Print out the complete set of records below, exactly as they read.

== SUPPLIED MATERIAL ==
%%

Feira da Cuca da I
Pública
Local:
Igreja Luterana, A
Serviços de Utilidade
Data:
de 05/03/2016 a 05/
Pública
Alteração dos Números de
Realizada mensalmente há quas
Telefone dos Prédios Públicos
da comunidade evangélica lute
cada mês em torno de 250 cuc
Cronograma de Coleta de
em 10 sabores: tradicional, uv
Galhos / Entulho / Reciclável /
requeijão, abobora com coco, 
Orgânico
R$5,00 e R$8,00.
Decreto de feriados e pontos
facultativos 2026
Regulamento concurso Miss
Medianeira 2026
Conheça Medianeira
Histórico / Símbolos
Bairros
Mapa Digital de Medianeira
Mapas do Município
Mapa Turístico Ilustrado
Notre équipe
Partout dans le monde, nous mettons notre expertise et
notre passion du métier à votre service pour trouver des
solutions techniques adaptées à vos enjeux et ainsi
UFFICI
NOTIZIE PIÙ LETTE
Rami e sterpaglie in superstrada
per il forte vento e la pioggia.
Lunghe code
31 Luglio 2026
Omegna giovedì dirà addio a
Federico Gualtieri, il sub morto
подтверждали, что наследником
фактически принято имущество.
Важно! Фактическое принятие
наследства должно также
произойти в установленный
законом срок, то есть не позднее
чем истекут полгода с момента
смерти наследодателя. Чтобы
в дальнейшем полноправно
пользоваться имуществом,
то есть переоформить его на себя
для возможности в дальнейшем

%%

== REPLY TO THE EXERCISE ==
Feira da Cuca da I
Pública
Local:
Igreja Luterana, A
Serviços de Utilidade
Data:
de 05/03/2016 a 05/
Pública
Alteração dos Números de
Realizada mensalmente há quas
Telefone dos Prédios Públicos
da comunidade evangélica lute
cada mês em torno de 250 cuc
Cronograma de Coleta de
em 10 sabores: tradicional, uv
Galhos / Entulho / Reciclável /
requeijão, abobora com coco, 
Orgânico
R$5,00 e R$8,00.
Decreto de feriados e pontos
facultativos 2026
Regulamento concurso Miss
Medianeira 2026
Conheça Medianeira
Histórico / Símbolos
Bairros
Mapa Digital de Medianeira
Mapas do Município
Mapa Turístico Ilustrado
Notre équipe
Partout dans le monde, nous mettons notre expertise et
notre passion du métier à votre service pour trouver des
solutions techniques adaptées à vos enjeux et ainsi
UFFICI
NOTIZIE PIÙ LETTE
Rami e sterpaglie in superstrada
per il forte vento e la pioggia.
Lunghe code
31 Luglio 2026
Omegna giovedì dirà addio a
Federico Gualtieri, il sub morto
подтверждали, что наследником
фактически принято имущество.
Важно! Фактическое принятие
наследства должно также
произойти в установленный
законом срок, то есть не позднее
чем истекут полгода с момента
смерти наследодателя. Чтобы
в дальнейшем полноправно
пользоваться имуществом,
то есть переоформить его на себя
для возможности в дальнейшем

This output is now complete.